Downside Participation Expands – Here’s How to Measure and the Key Levels to Watch

SPY experienced its biggest weekly decline (-2.2%) since late February and the nine-week Rate-of-Change turned negative for the first time since late October. The ETF also closed below its 10-day SMA for the first time since late January. Normally, a close or dip below the 10-week SMA signals a pullback within an uptrend and such pullbacks can provide short-term opportunities to partake in the long-term uptrend. However, medium-term breadth deteriorated significantly over the last few weeks and a corrective period could be upon us.

The next chart shows the S&P 500 in the top window and the percentage of stocks above the 50-day SMA in the lower window. The blue shading starts when %Above 50-day dips below 30%. Such dips show above average downside participation. Note that the dip in June 2019 foreshadowed a corrective period into September (four months), while the dip in late September 2020 foreshadowed a corrective period into late October (one month). On both occasions, $SPX formed triangle consolidations, which is a flat time-based correction, and the triangle breakouts ended the corrections.

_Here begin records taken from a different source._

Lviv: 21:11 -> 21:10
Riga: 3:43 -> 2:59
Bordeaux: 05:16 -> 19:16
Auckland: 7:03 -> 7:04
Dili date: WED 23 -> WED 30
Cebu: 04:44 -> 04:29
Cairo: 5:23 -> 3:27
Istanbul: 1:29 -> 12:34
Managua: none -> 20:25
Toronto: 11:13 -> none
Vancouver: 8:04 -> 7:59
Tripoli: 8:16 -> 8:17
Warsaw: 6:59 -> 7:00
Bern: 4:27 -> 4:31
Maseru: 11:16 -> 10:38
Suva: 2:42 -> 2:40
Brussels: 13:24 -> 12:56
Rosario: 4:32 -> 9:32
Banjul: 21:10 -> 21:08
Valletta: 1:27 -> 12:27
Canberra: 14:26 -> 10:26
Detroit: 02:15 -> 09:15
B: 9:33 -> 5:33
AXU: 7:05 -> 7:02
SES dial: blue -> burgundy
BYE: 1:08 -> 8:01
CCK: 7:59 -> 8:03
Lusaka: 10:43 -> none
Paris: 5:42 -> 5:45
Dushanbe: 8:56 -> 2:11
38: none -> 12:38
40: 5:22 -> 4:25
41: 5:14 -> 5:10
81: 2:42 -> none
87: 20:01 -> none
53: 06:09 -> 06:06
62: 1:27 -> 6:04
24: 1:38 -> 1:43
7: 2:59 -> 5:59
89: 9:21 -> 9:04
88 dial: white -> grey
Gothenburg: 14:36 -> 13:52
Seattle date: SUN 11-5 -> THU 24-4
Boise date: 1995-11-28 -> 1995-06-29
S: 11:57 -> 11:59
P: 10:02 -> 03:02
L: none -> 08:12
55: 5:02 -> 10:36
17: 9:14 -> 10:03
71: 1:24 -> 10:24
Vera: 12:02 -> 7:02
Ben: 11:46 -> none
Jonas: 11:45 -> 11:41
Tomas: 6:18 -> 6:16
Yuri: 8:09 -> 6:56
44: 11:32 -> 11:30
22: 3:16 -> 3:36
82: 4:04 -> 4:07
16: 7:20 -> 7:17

SPX %Above 50-day SMA is currently at 32.67% and has yet to exceed 30%, which means the official correction signal has yet to trigger. I am, however, concerned with the rapid deterioration in this indicator as it fell from 76% to 33% here in June. Also keep in mind that SPY advanced some 30% from its late October low and a correction at this stage would be perfectly normal, and even healthy. The blue zone marks a possible target in the 3800-390 area.